Compensazione del credito inesistente sanzionata una sola volta
Se l’inesistenza di un credito, utilizzato in compensazione, viene riscontrata dalla dichiarazione, la sanzione per infedeltà dichiarativa assorbe quella per utilizzo di credito inesistente.
Il Dlgs 158/2015, che ha riformato il sistema sanzionatorio amministrativo, ha introdotto, all’articolo 13 del Dlgs 471/1997, una definizione normativa di credito inesistente e una di credito non spettante, collegando, alle due fattispecie, uno specifico regime sanzionatorio.
Facendo presente che per l’utilizzo di crediti inesistenti, il quinto comma del predetto articolo 13 prescrive l’applicazione di una sanzione dal cento al duecento per cento dei crediti stessi utilizzati, e che non è possibile applicare la definizione agevolata prevista dall’articolo 16, comma 3, e dall’articolo 17, comma 2, del Dlgs 472/1997, ossia, sostanzialmente, la definizione agevolata attraverso il pagamento di un terzo della sanzione stessa, con risoluzione 36/E dell’8 maggio scorso, l’agenzia delle Entrate, sollecitata dall’ufficio accertamento di una sua Direzione Regionale, è entrata nel merito della predetta sanzione e dell’eventuale cumulabilità, o meno, con quella prevista per infedele dichiarazione.
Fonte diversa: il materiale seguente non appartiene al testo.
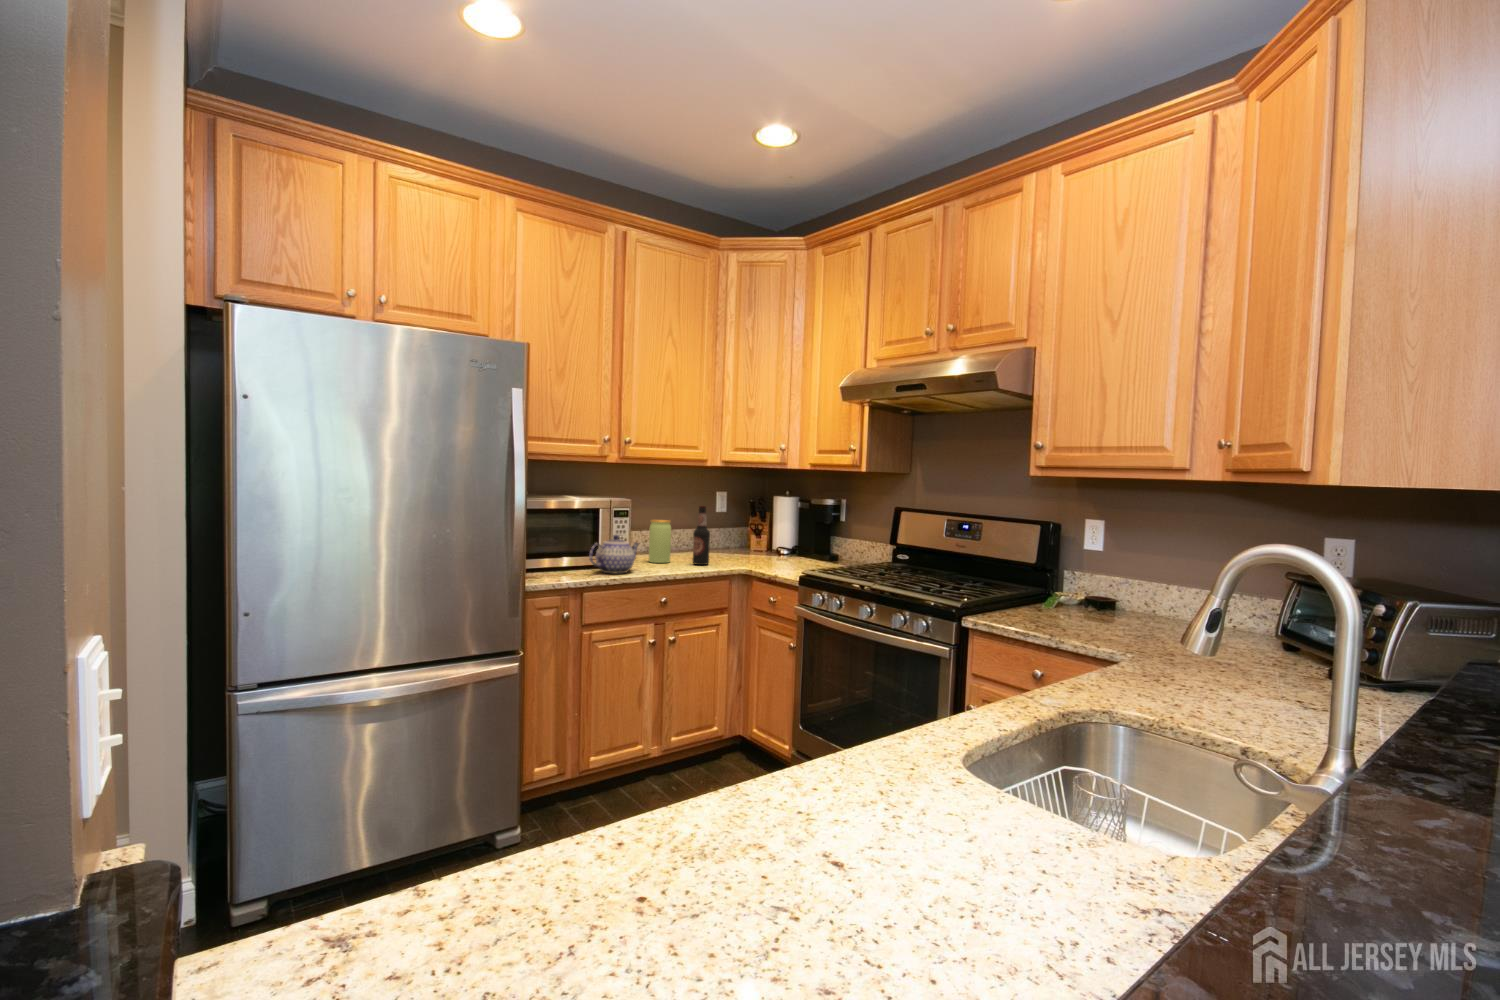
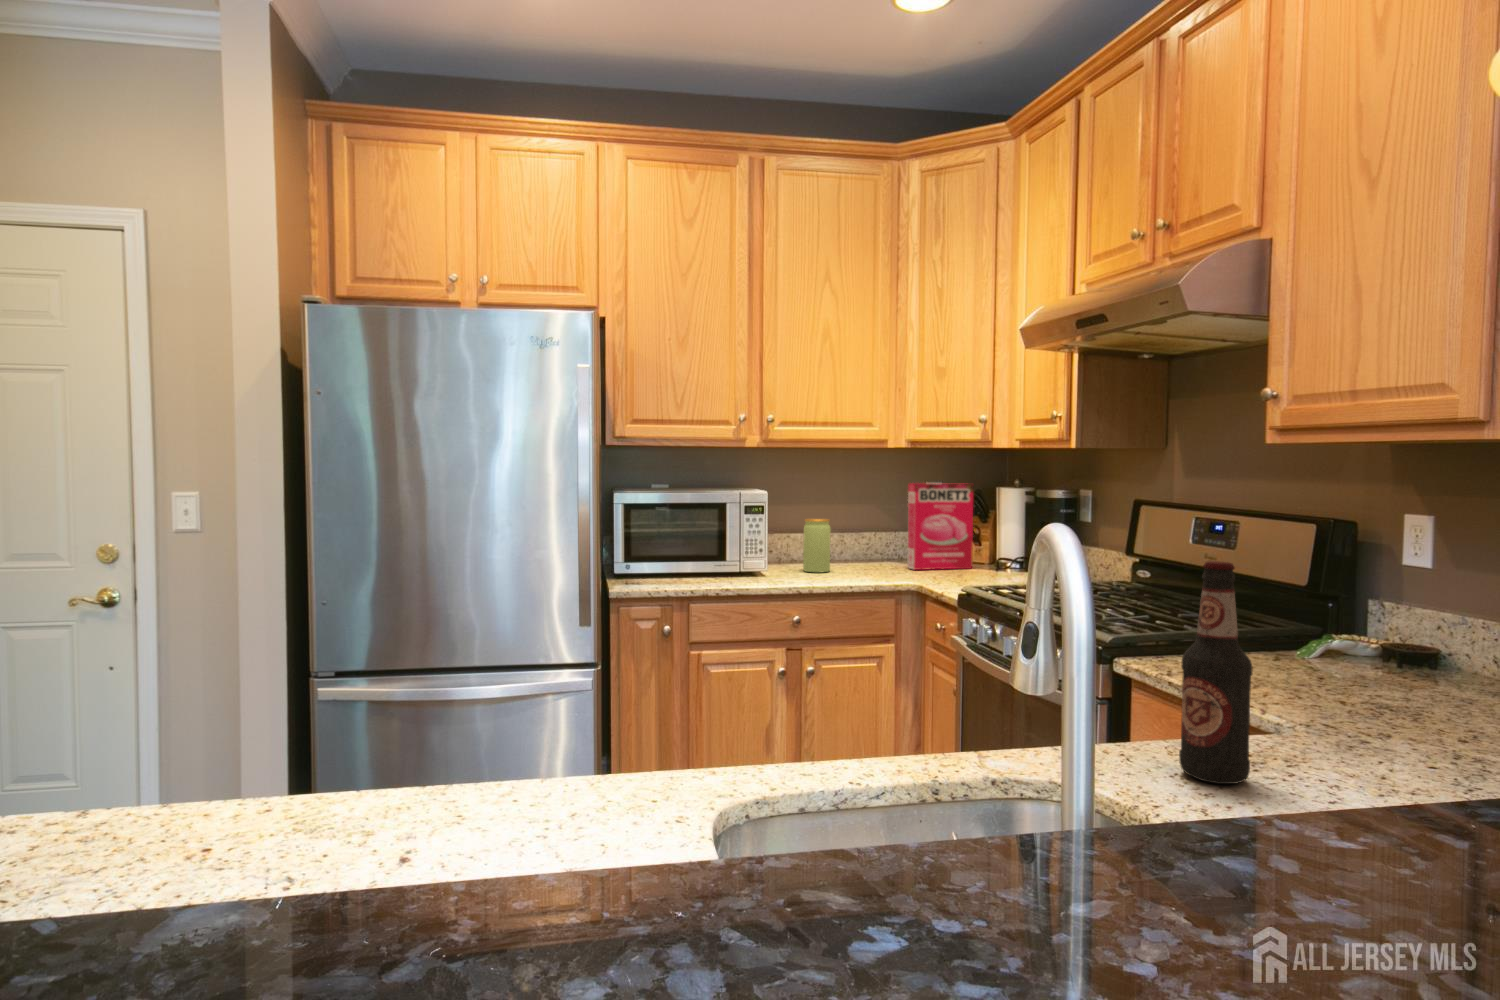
cereal box: none [721,493,767,559] -> present [907,483,973,570]
bottle: present [692,506,710,565] -> present [1179,561,1252,784]
teapot: present [589,535,639,573] -> none [706,536,775,582]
In buona sostanza, viene chiesto se in presenza di un’Iva detratta, recuperata e sanzionata in quanto l’operazione che l’aveva generata è considerata inesistente, si debba provvedere all’irrogazione anche della sanzione per utilizzo in compensazione di un credito, appunto, inesistente, oltre a quello di infedele dichiarazione.
L’agenzia delle Entrate, evidenziando preliminarmente che per credito inesistente si intende «il credito in relazione al quale manca, in tutto o in parte, il presupposto costitutivo e la cui inesistenza non sia riscontrabile mediante controlli di cui agli artt. 36-bis e 36-ter del DPR 29.09.1973, n. 600, e all’art. 54-bis del DPR 26.10.1972, n. 633», fa presente che la norma contenuta nel Dl 185/2008, sia quella che l’ha sostituita contenuta nel comma 5, dell’articolo 13 del Dlgs 471/1997, risultano essere di carattere speciale volte a «sanzionare e recuperare il credito che, artatamente creato, è stato utilizzato in compensazione nei modelli F24».
Visto che l’inesistenza di tale credito può essere riscontrata anche non partendo dal controllo delle dichiarazioni, la sua ripresa, in questo caso, non può che avvenire attraverso apposito atto di recupero, di cui all’articolo 1, comma 421 della legge 311/2004. Se, invece, chiarisce l’Agenzia, il credito inesistente viene esposto in dichiarazione e successivamente utilizzato, allora il recupero dello stesso deve avvenire con gli atti «tipici di accertamento in rettifica della dichiarazione», con applicazione della sanzione per infedele dichiarazione, atti che devono essere notificati entro gli ordinari termini di decadenza.
La sanzione per infedele dichiarazione, quindi, assorbe sia quella di omesso versamento del tributo, sia quella per la compensazione di crediti inesistenti in quanto, in caso contrario, la punizione della medesima violazione avverrebbe più volte: una prima volta, sanzionando la contabilizzazione delle fatture inesistenti e la riduzione del debito d’imposta o l’indicazione di un maggior credito, oltre al recupero del minor credito spettante; una seconda volta, contestando le indebite compensazioni effettuate negli anni successivi, con la già richiamata sanzione, di cui all’articolo 13, comma 5, del Dlgs 471/1997, e recuperando il credito utilizzato in compensazione.